Georgia’s political turmoil is impacting the economy, with businesses shuttering, investments stalling, and fears of currency devaluation mounting.
A manager of six hotels in Tbilisi, Shalva Alaverdashvili, painted a grim picture as he walked through the empty halls of the Gallery Palace. Located in the heart of the capital, just steps away from government buildings, it stands eerily quiet. Out of 70 rooms, only three are occupied. Similarly, his Citrus Hotel has just five of its 36 rooms in use, all booked by journalists covering the unrest.

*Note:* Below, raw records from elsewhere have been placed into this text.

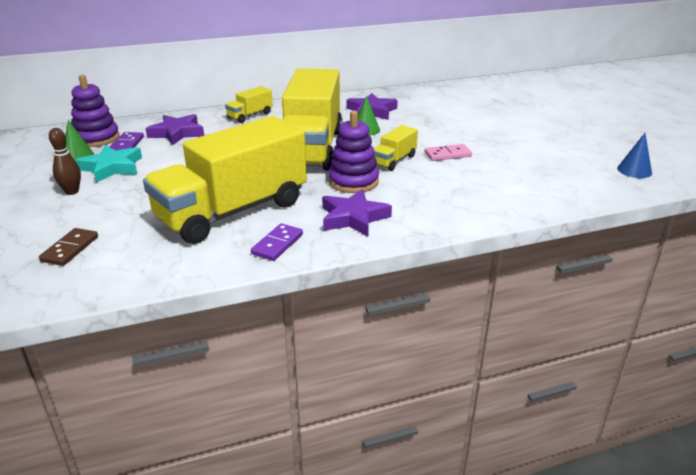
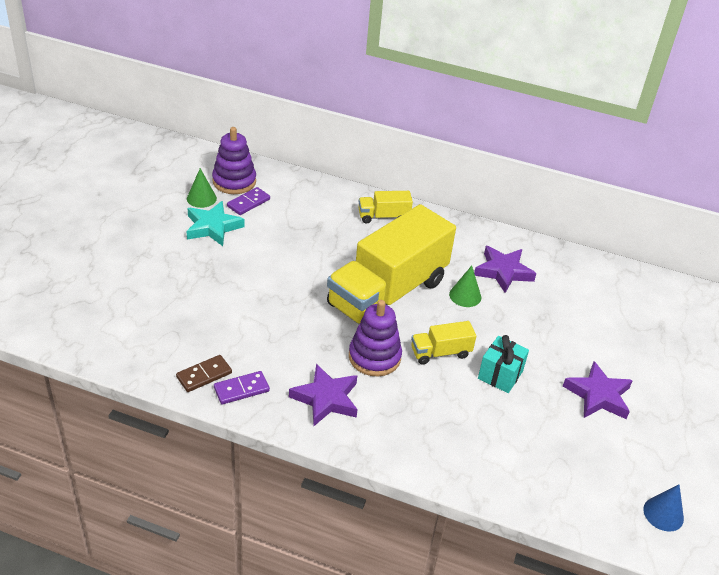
camera: 35 degrees right, 10 degrees up
(70, 249) = (111, 304): brown domino -> brown domino (204, 375)
(72, 192) = (162, 240): brown bowling pin -> none
(177, 133) = (300, 209): purple star -> purple star (598, 395)
(232, 211) = (247, 333): yellow truck -> none
(447, 154) = (500, 375): pink domino -> turquoise gift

Protests have gripped the nation since October’s national elections, where the ruling Georgian Dream party claimed victory. The opposition alleges electoral fraud and accuses the government of shifting Georgia’s trajectory away from its pro-European Union aspirations and toward closer ties with Russia.
Near the hotels, restaurant owner Luarsab Togonidze described his situation as dire. On a typical Monday evening, his establishment stood empty, a stark reminder of how the protests are impacting small businesses.
Hospitality Sector on the Brink
Hotels and restaurants across Tbilisi have been hit hard since the demonstrations intensified in November. The government’s decision to delay Georgia’s EU membership bid until 2028 has only fueled the unrest.
Elina Ketsbaia, who co-manages two restaurants near Freedom Square with her cousin Inga Zukhbaia, reported a dramatic 90% drop in customers. The cousins, who employ 30 people, pleaded unsuccessfully with their landlords for rent reductions. Two neighbouring restaurants have temporarily closed, and Ketsbaia is considering following suit until the turmoil subsides.
According to Alaverdashvili, who also heads an association of hotels and restaurants, the national hotel occupancy rate has plummeted to 30%, with some Tbilisi establishments seeing rates between 0% and 10%. The hospitality industry has suffered losses of roughly 3.5 million euros in cancellations over the past two weeks—a financial blow reminiscent of the COVID-19 pandemic.
Investment Freeze and Economic Risks
Tourism, which accounts for about 8% of Georgia’s GDP, is just one pillar of the economy feeling the strain. Ketevan Makharashvili, a lawyer and activist, highlighted how the crisis has put investments on hold, further unsettling Georgia’s economic outlook.
Despite forecasts of 9% economic growth for 2024 and stable debt and inflation levels, the situation is precarious. Beso Namchavadze, chief economist at Transparency International, warned of looming risks, including pressure on the foreign exchange market. With Georgia heavily reliant on imports and a banking system dominated by foreign currency deposits and loans, any economic shock could ripple through critical sectors.
Namchavadze also cautioned that Western sanctions on Georgia—such as recent travel restrictions imposed by the US and EU on officials accused of repression—could exacerbate the situation. “The economy faces a high risk of collapse, but the extent depends largely on sanctions,” he said.
As protests rage on, the streets of Tbilisi mirror the economic uncertainty gripping the nation. Businesses teeter on the edge, while hopes for stability seem increasingly fragile.